If I delete this from the blast.output file you sent me, then your 
example code works fine.

If you are running the blast search separately, and then trying to parse 
the output in Python, this short term fix should get you up and running.

You could also try getting BLAST to produce XML output.  There was a 
recent post on the list where someone was having problems with that and 
multiple inputs, and a suggestion to cope.

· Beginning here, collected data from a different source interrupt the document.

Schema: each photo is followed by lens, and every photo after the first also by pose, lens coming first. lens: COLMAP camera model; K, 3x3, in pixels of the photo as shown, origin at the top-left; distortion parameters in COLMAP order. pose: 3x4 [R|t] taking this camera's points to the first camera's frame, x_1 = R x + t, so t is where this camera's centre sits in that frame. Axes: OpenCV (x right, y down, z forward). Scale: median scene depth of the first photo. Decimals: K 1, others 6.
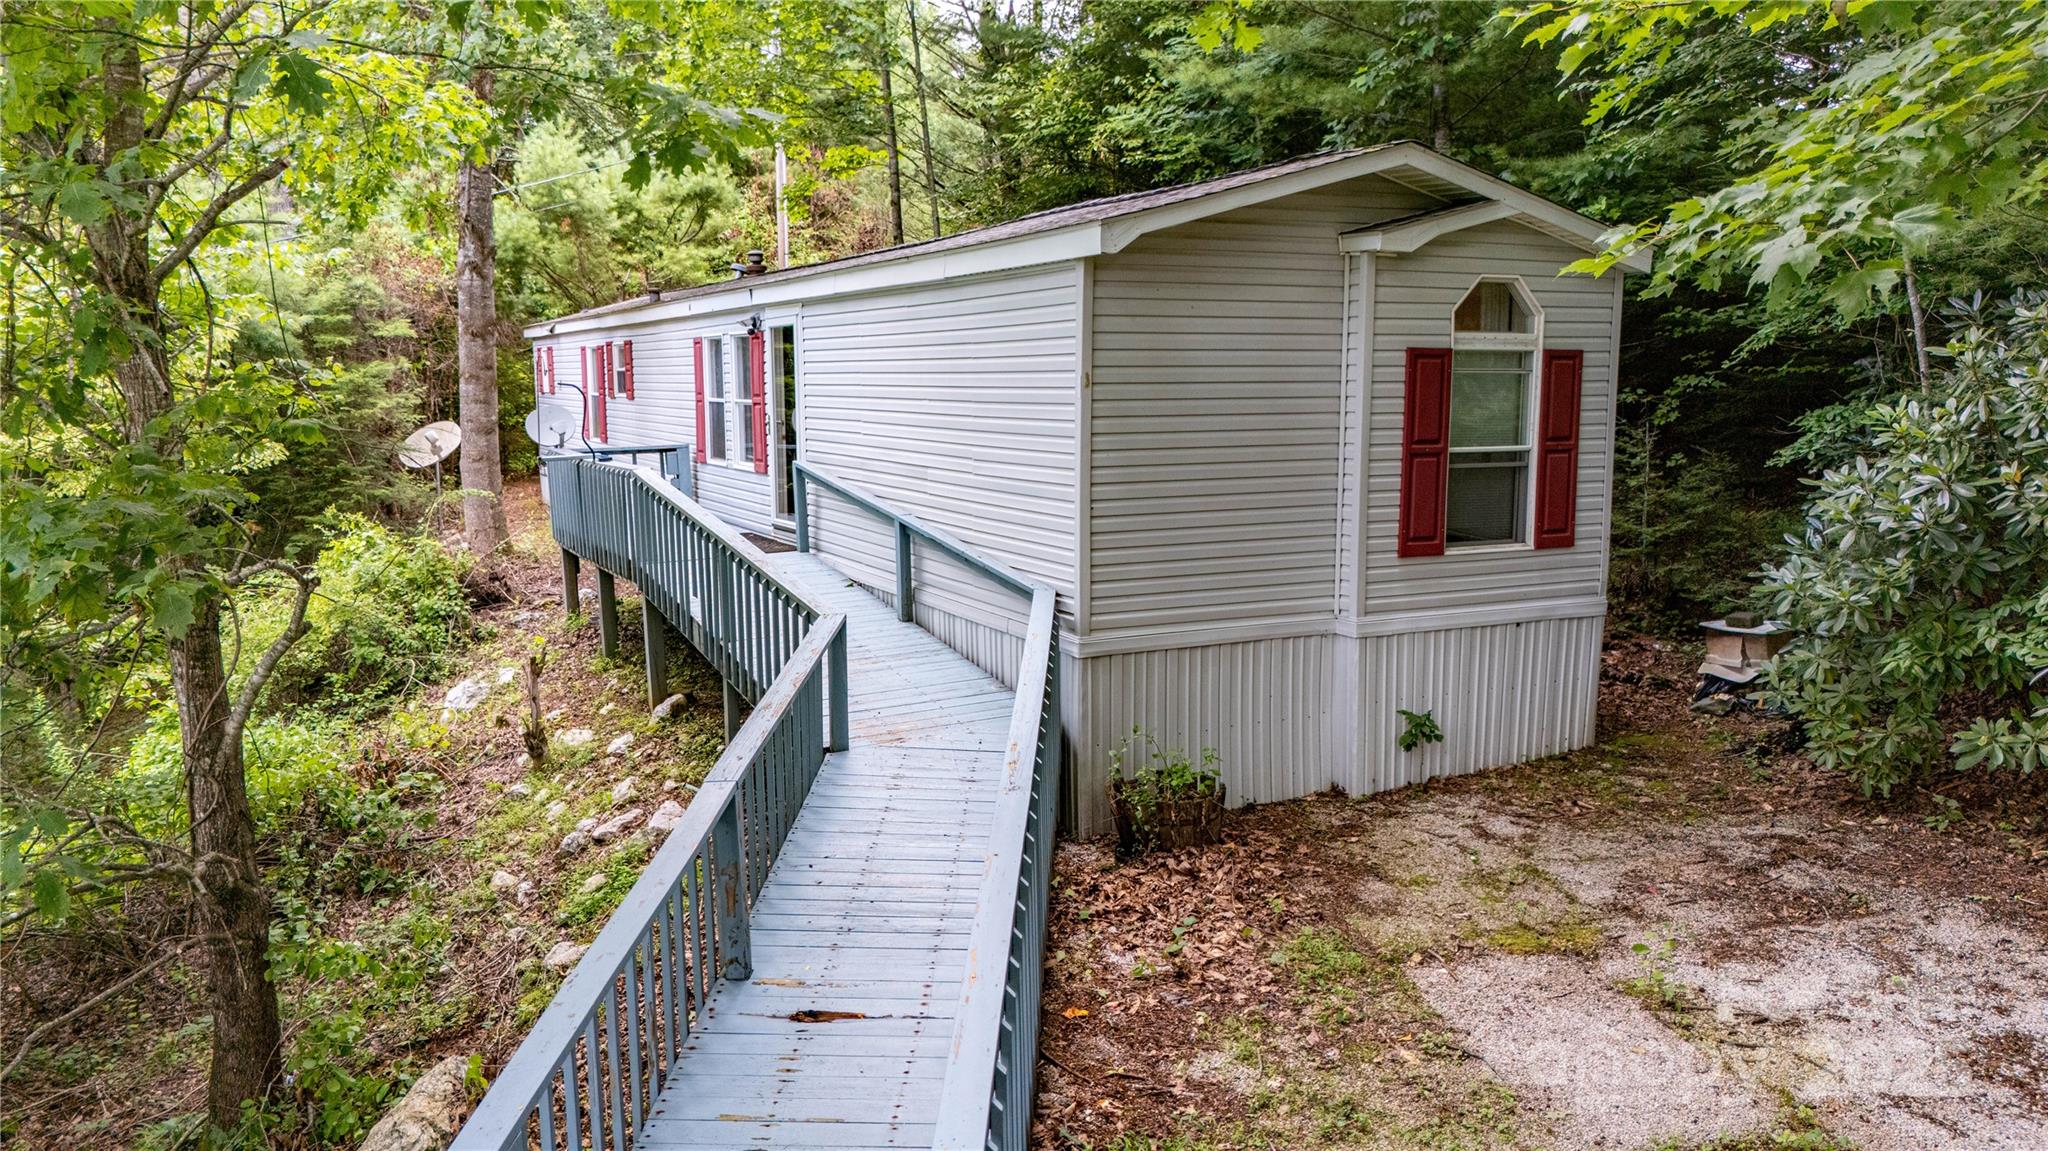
lens RADIAL K [[1491.9, 0, 1028.6], [0, 1491.9, 576.6], [0, 0, 1]] dist [0.038546, -0.014268]
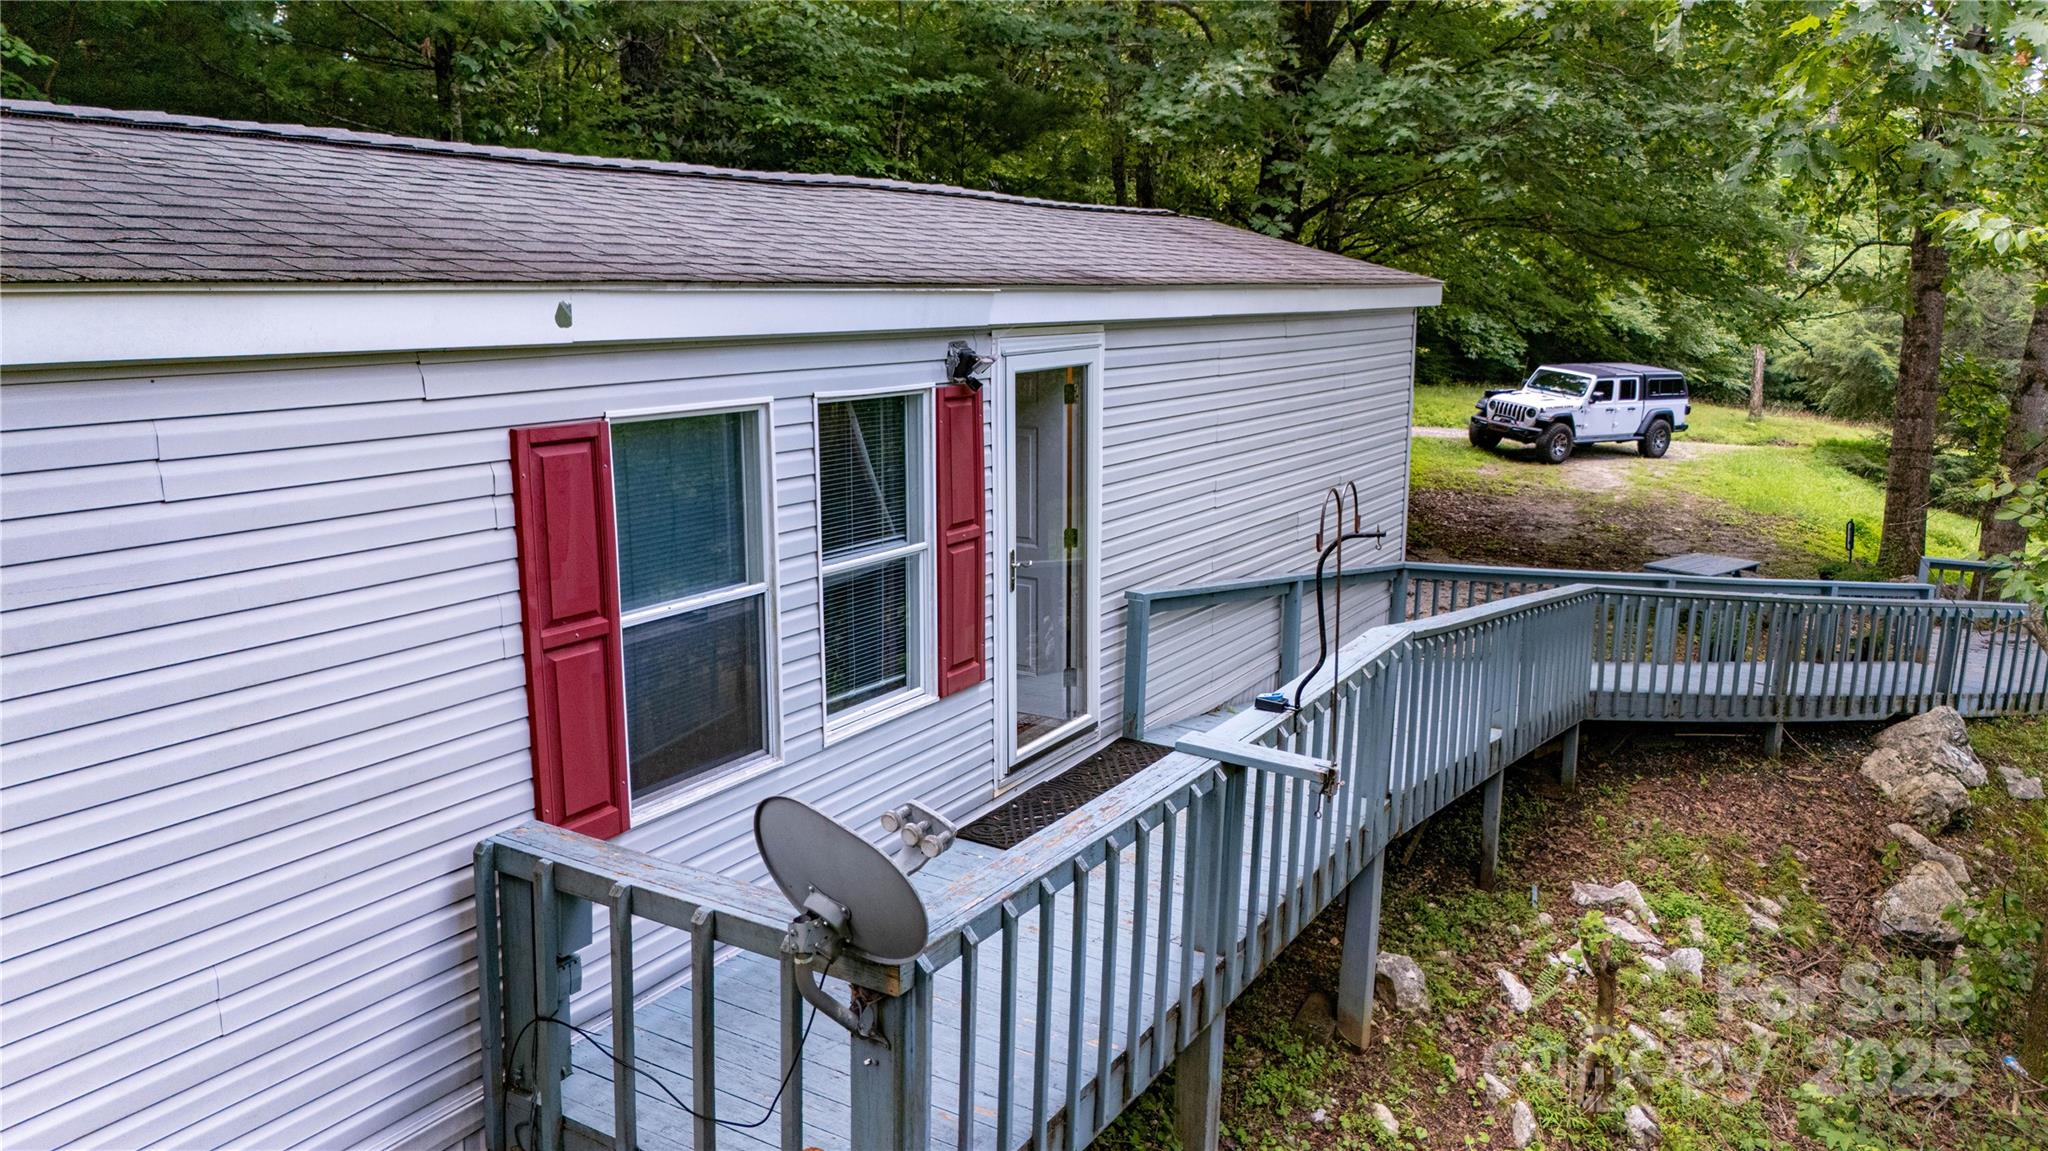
lens RADIAL K [[1491.9, 0, 1024.3], [0, 1491.9, 575.9], [0, 0, 1]] dist [0.038546, -0.014268]
pose [[-0.520784, -0.163958, 0.837796, -0.533430], [0.108773, 0.960641, 0.255613, -0.205032], [-0.846730, 0.224249, -0.482452, 1.128460]]
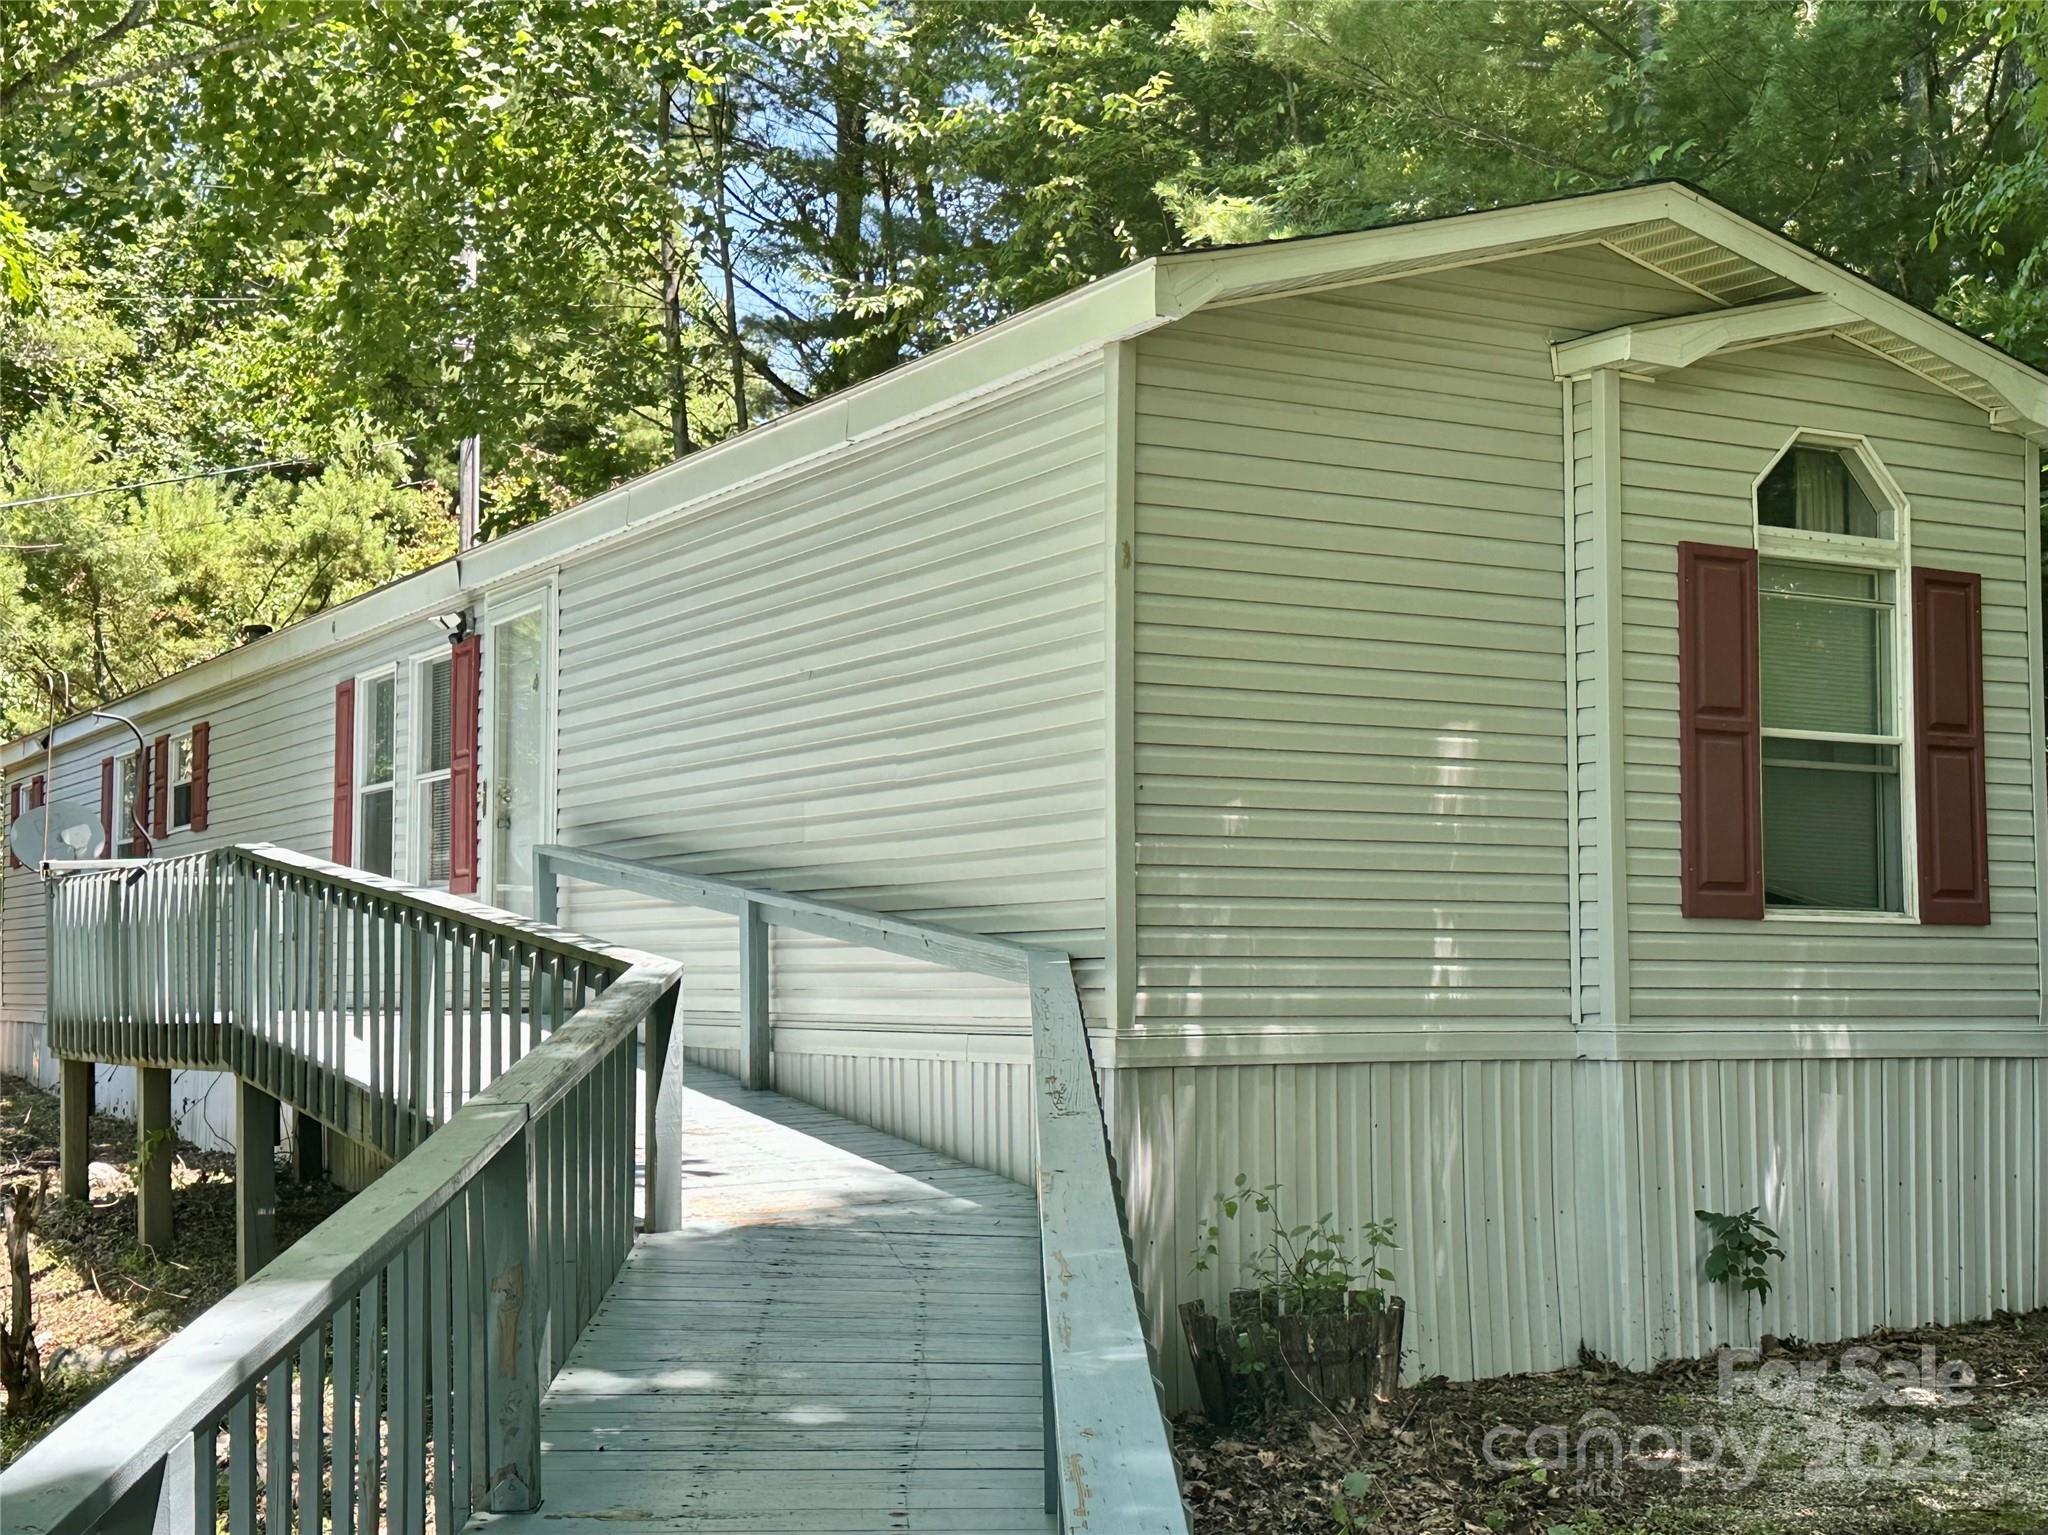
lens RADIAL K [[2697.8, 0, 1031.3], [0, 2697.8, 781.1], [0, 0, 1]] dist [0.085811, 0.000000]
pose [[0.998173, 0.004305, 0.060263, -0.031737], [0.008353, 0.978047, -0.208218, 0.089543], [-0.059836, 0.208341, 0.976224, 0.023332]]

I have logged a bug for this issue (and attached your test file to it):

http://bugzilla.open-bio.org/show_bug.cgi?id=1929

Hopefully someone will tackle this soon - I'm off sick today, and should 
really be resting.

Peter

Alessandro S. Nascimento wrote:
> Hi Peter,
> 
> as you will see in the attached script file, I tried two parse my blast 
> output into tow ways described in the biopython cookbook.
> I'm using linux Kubuntu, python 2.4.2. I'm not completely sure about my 
> biopython version, cause it was installed from debian repositories 
> through apt-get, but it seems to be version 1.30.
> 
> I also performed Blaspgp search separately using parameters "blastpgp -i 
> seqinput -o blast.output -j 50  -v 10000 -b 10000 -d ../db/nr -h 0.001". 
> A smaller blast result which gives me the same result from my python 
> script is also attached.
> 
> My desire is to get a large number of sequences using blastpgp, filter 
> them by length and identities (e.g. > 30 and < 90), comparing the 
> results one to another using blast2seq and align them using clustalw for 
> statistical aanalysis. I have tried to do it using bioperl, but get some 
> bugs when working with a large number of sequences. Then, I am trying 
> python now. This should be something quite simple.  (I guess)
> 
> Any help will be very appreciable!!!!
> 
> Thank you so much,
> 
> 
> Alessandro